Boy was I dumb. Guess where Mom took me this morning? Not for a walk. Not to the dog run. Not to Petsmart to choose new toys. But to the vet. The minute I got within a meter of the door, I smelled danger and sat down. Mom had to drag me through the door. Once I was inside, it was pretty exciting. There were all these cats walking around freely, and they didn't attack me or run away! I tried to chase them, but Mom held onto me for dear life. Every few minutes another cat or dog came through the door, and I appointed myself official welcomer. Mom was not impressed, as I refused to just sit down and be calm like the other animals.
When my turn finally came, the vet lady hoisted me up onto this big metal table-thing. I think it was a scale, becos Mom exclaimed, "My God, is he already 24 pounds!" The vet lady was pretty nice but I didn't like it when she started poking around in my eyes. Apparently I have pink eye, whatever that means, and now I'm going to have to endure eye ointment twice a day.
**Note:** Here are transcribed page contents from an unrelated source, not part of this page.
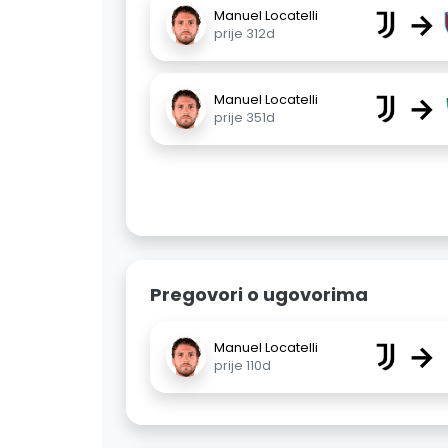
→
Manuel Locatelli
prije 312d
→
Manuel Locatelli
prije 351d
Pregovori o ugovorima
→
Manuel Locatelli
prije 110d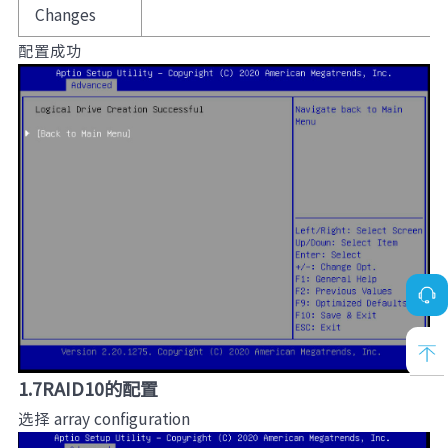
Changes
配置成功
1.7RAID10的配置
选择 array configuration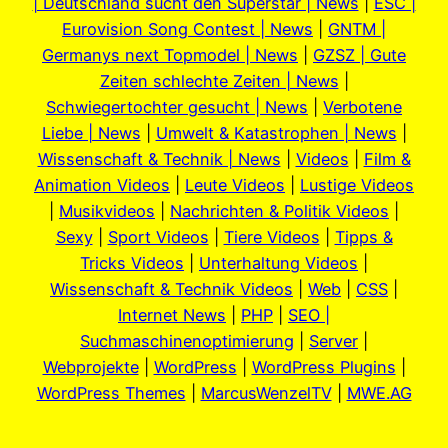
| Deutschland sucht den Superstar | News
|
ESC |
Eurovision Song Contest | News
|
GNTM |
Germanys next Topmodel | News
|
GZSZ | Gute
Zeiten schlechte Zeiten | News
|
Schwiegertochter gesucht | News
|
Verbotene
Liebe | News
|
Umwelt & Katastrophen | News
|
Wissenschaft & Technik | News
|
Videos
|
Film &
Animation Videos
|
Leute Videos
|
Lustige Videos
|
Musikvideos
|
Nachrichten & Politik Videos
|
Sexy
|
Sport Videos
|
Tiere Videos
|
Tipps &
Tricks Videos
|
Unterhaltung Videos
|
Wissenschaft & Technik Videos
|
Web
|
CSS
|
Internet News
|
PHP
|
SEO |
Suchmaschinenoptimierung
|
Server
|
Webprojekte
|
WordPress
|
WordPress Plugins
|
WordPress Themes
|
MarcusWenzelTV
|
MWE.AG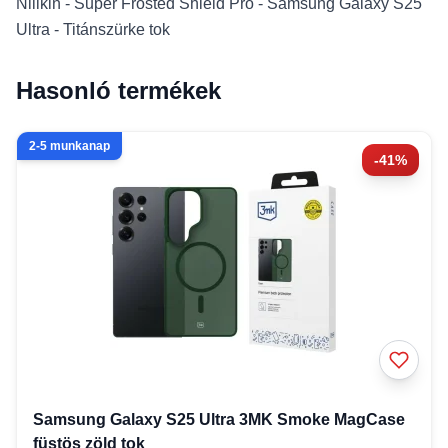
Nillkin - Super Frosted Shield Pro - Samsung Galaxy S25
Ultra - Titánszürke tok
Hasonló termékek
2-5 munkanap
-41%
Samsung Galaxy S25 Ultra 3MK Smoke MagCase
füstös zöld tok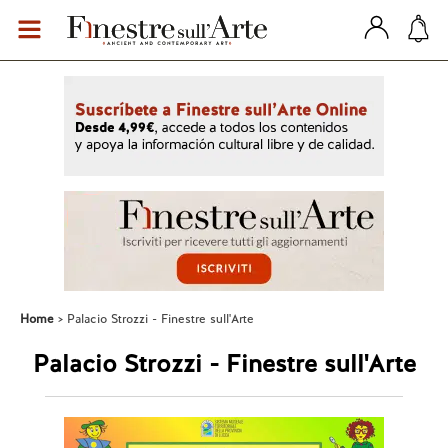
Home
Palacio Strozzi - Finestre sull'Arte
Palacio Strozzi - Finestre sull'Arte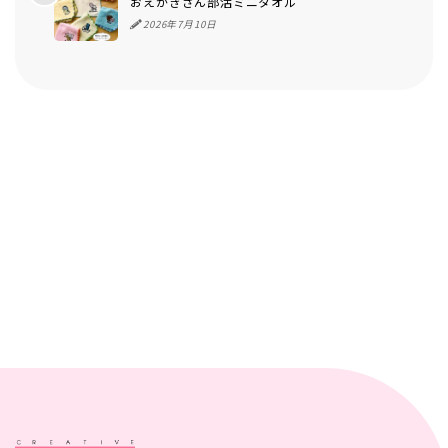
おえかきさん部活ミニタオル
2026年7月10日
Let me rephrase that, Mom and Dad are going to do the "enduring" - heh heh, I don't intend to make it easy for them. I don't like stuff in my eyes, thank you very much!
On a lighter note, Dean-O from Montreal sent me a link to the funniest online petstore that sells Chewish dog items - Jewish themed chew toys that include a bagel, a meshuganeh, schmaltz and a mensch. They all have squeakers -- maybe if I'm good Mom will get me one for Tu B'shvat which is the next Jewish holiday...it's really the birthday of the trees though, not of the dogs!
Tonight we light 4 chanukah candles. Every night Mom burns a different color - it looks so pretty, I bet candles taste pretty good too - but Mom keeps them high on her shelf as she knows I have my eye on them!